Amperometric biosensor for cholesterol based on novel nanocomposite array gold nanoparticles/acetone-extracted propolis/multiwall carbon nanotubes/gold


Molaei R., Sabzi R. E. , Farhadi K., Kheiri F., Forough M.

MICRO & NANO LETTERS, vol.9, no.2, pp.100-104, 2014 (SCI-Expanded) identifier identifier

  • Publication Type: Article / Article
  • Volume: 9 Issue: 2
  • Publication Date: 2014
  • Doi Number: 10.1049/mnl.2013.0664
  • Journal Name: MICRO & NANO LETTERS
  • Journal Indexes: Science Citation Index Expanded (SCI-EXPANDED), Scopus
  • Page Numbers: pp.100-104
  • Keywords: amperometric sensors, biochemistry, biosensors, carbon nanotubes, electrochemical electrodes, enzymes, gold, hydrogen compounds, molecular biophysics, nanobiotechnology, nanocomposites, nanoparticles, voltammetry (chemical analysis), nanosensors, amperometric biosensor, cholesterol oxidase, nanocomposite array, gold nanoparticles, acetone-extracted propolis, multiwall carbon nanotubes, electrochemical electrodes, hydrogen peroxide detection, cyclic voltammetry, enzymatic biosensor, sensitivity, cost effective detection, electroactive species, ascorbic acid, glucose, Au, H2O2, COMPOSITE FILM, SILVER NANOPARTICLES, PROPOLIS, ESTERASE, OXIDASE, ELECTRODE, CHITOSAN
  • Middle East Technical University Affiliated: No

Abstract

In this reported work, the electrochemical behaviour of gold electrodes modified with gold nanoparticles, acetone-extracted propolis, multiwall carbon nanotubes and cholesterol oxidase was established for the detection of hydrogen peroxide by using cyclic voltammetry and amperometric techniques.

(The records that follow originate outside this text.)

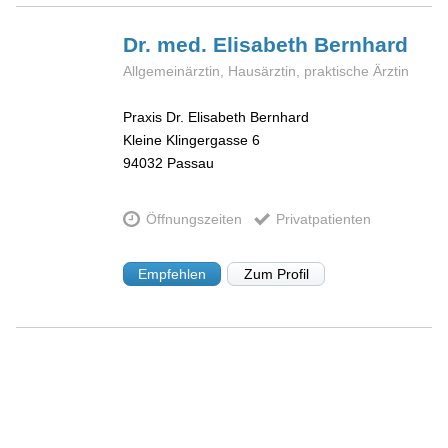
Dr. med. Elisabeth
Bernhard
Allgemeinärztin, Hausärztin, praktische Ärztin
Praxis Dr. Elisabeth Bernhard
Kleine Klingergasse 6
94032
Passau
Öffnungszeiten
Privatpatienten
Empfehlen
Zum Profil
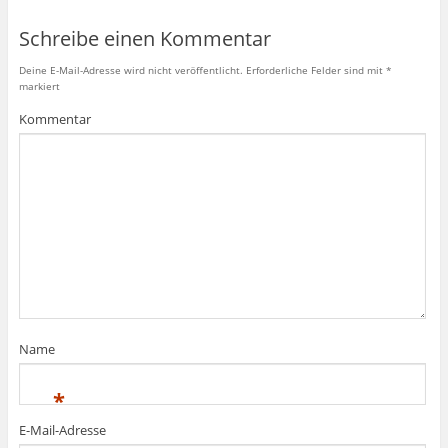
Schreibe einen Kommentar
Deine E-Mail-Adresse wird nicht veröffentlicht.
Erforderliche Felder sind mit
*
markiert
Kommentar
Name
*
E-Mail-Adresse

The obtained results confirmed that the current enzymatic biosensor exhibits a fast, highly sensitive, and cost-effective detection of cholesterol. Cholesterol in the concentration range of 0.15-0.55 mmol l(-1) was determined with a detection limit of 4.9 x 10(-5) mol l(-1) by the amperometric method, and the sensitivity of the proposed method was found to be 17.38 mu A/mmol l(-1). Normal electroactive species such as ascorbic acid and glucose in the presence of the constant concentration of cholesterol in the samples do not interfere with the determination.